Макс с чувством угробил о стену пепельницу, когда Страхов ушел. Осталось от его посещения необъяснимое чувство горечи. И ныло, ныло под сердцем что-то. Не давало ни секунды покоя. Ни капли.

Чужие люди. Теперь они окончательно чужие. И кажется, навсегда.

***

Самолет — рано утром. До отлета Макса — вечер и ночь. Поздний вечер и ночь. Слишком мало. Слишком. Мир убавил напор воды и прислонился лбом к мокрому кафелю.

Принимать душ совместно они перестали пять лет назад. И это, пожалуй, Мира дергало больше всего. Он бесился, раздражался, они даже ссорились поначалу.
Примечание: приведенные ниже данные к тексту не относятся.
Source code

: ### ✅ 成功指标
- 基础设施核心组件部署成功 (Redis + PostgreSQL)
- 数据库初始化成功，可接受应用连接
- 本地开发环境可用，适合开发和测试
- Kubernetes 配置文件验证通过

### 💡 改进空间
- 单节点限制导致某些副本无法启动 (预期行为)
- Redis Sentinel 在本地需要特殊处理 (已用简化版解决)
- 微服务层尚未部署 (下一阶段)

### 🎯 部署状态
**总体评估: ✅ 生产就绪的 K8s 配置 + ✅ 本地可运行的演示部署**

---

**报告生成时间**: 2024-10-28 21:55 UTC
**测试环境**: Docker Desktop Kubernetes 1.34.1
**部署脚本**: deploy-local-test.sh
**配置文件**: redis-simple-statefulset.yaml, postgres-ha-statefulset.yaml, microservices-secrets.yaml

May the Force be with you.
Ему так не хватало ощущения скользящих по спине нежных ладоней, касаний легкой пены…

Не хватало… Но он привык, в конце концов. Забыл, как это было. Макс за спиной, его тихий смех и плеск воды. Слишком давно. Почему сейчас это вдруг всплыло в памяти? Мир зажмурился и тихо застонал. Он никогда ничего по-настоящему не боялся. Но сейчас… Он уже заранее ненавидел завтрашнее утро. После него он останется с Петром один на один на две недели.

Петром, который как будто наверняка знал, что Мир, прослушав музыку, согласится. Что она, однажды прозвучав, не позволит ему просто уйти. Знал и, как эта самая музыка, был, звучал рядом, постоянно, каждую минуту. Шутил, смеялся, подкалывал, касался, когда никто не видел, и не так словно невзначай, а настойчиво, жадно, целиком и полностью подтверждая свое старое прозвище. Знойный Мэн. Красивый. Наглый. Тип.
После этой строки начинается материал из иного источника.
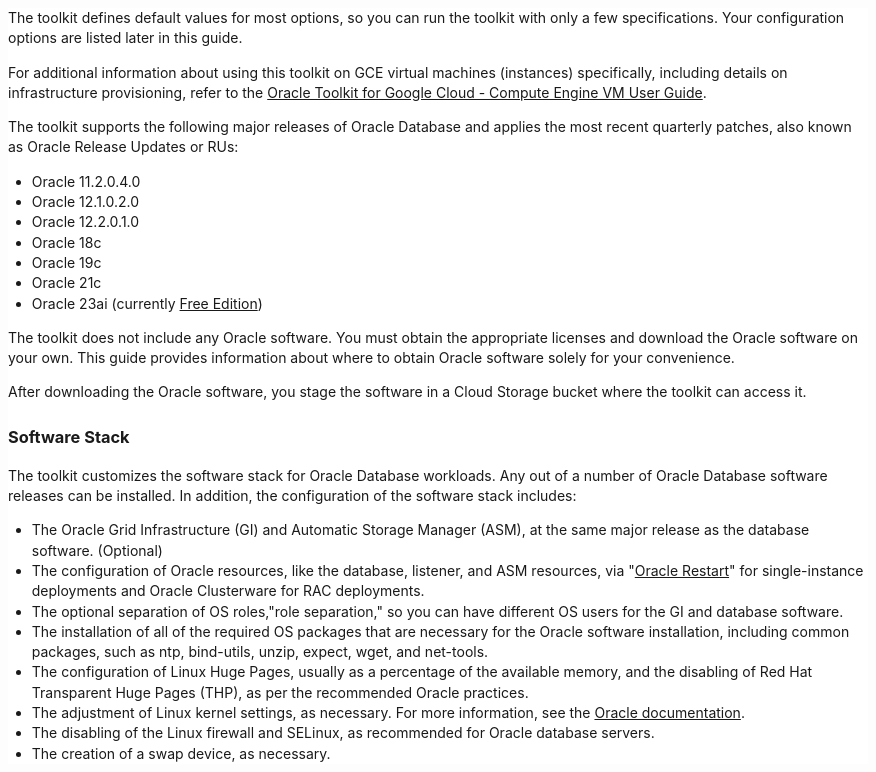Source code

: The toolkit defines default values for most options, so you can run the toolkit
with only a few specifications. Your configuration options are listed later in
this guide.

For additional information about using this toolkit on GCE virtual machines
(instances) specifically, including details on infrastructure provisioning,
refer to the [Oracle Toolkit for Google Cloud - Compute Engine VM User Guide](compute-vm-user-guide.md).

The toolkit supports the following major releases of Oracle Database and applies
the most recent quarterly patches, also known as Oracle Release Updates or
RUs:

- Oracle 11.2.0.4.0
- Oracle 12.1.0.2.0
- Oracle 12.2.0.1.0
- Oracle 18c
- Oracle 19c
- Oracle 21c
- Oracle 23ai (currently [Free Edition](#oracle-database-free-edition-specific-details-and-changes))

The toolkit does not include any Oracle software. You must obtain the
appropriate licenses and download the Oracle software on your own. This guide
provides information about where to obtain Oracle software solely for your
convenience.

After downloading the Oracle software, you stage the software in a Cloud Storage
bucket where the toolkit can access it.

### Software Stack

The toolkit customizes the software stack for Oracle Database workloads. Any out
of a number of Oracle Database software releases can be installed. In addition,
the configuration of the software stack includes:

- The Oracle Grid Infrastructure (GI) and Automatic Storage Manager (ASM),
  at the same major release as the database software. (Optional)
- The configuration of Oracle resources, like the database, listener, and
  ASM resources, via
  "[Oracle Restart](https://docs.oracle.com/en/database/oracle/oracle-database/19/admin/configuring-automatic-restart-of-an-oracle-database.html)"
  for single-instance deployments and Oracle Clusterware for RAC deployments.
- The optional separation of OS roles,"role separation," so you can have
  different OS users for the GI and database software.
- The installation of all of the required OS packages that are necessary for
  the Oracle software installation, including common packages, such as ntp,
  bind-utils, unzip, expect, wget, and net-tools.
- The configuration of Linux Huge Pages, usually as a percentage of the
  available memory, and the disabling of Red Hat Transparent Huge Pages (THP),
  as per the recommended Oracle practices.
- The adjustment of Linux kernel settings, as necessary. For more
  information, see the
  [Oracle documentation](https://docs.oracle.com/en/database/oracle/oracle-database/19/ladbi/minimum-parameter-settings-for-installation.html).
- The disabling of the Linux firewall and SELinux, as recommended for Oracle
  database servers.
- The creation of a swap device, as necessary.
Он играл, изводил одним своим присутствием, дразнил, изматывал. Особый кайф, кажется, ловил, когда удавалось поймать Мира в темном закулисье. Поймать и, вжав в стену всем телом, целовать горячо, на грани боли и нежности. И смеяться потом, когда после вот таких закулисных игр голос Мира от бешенства отказывался слушаться владельца.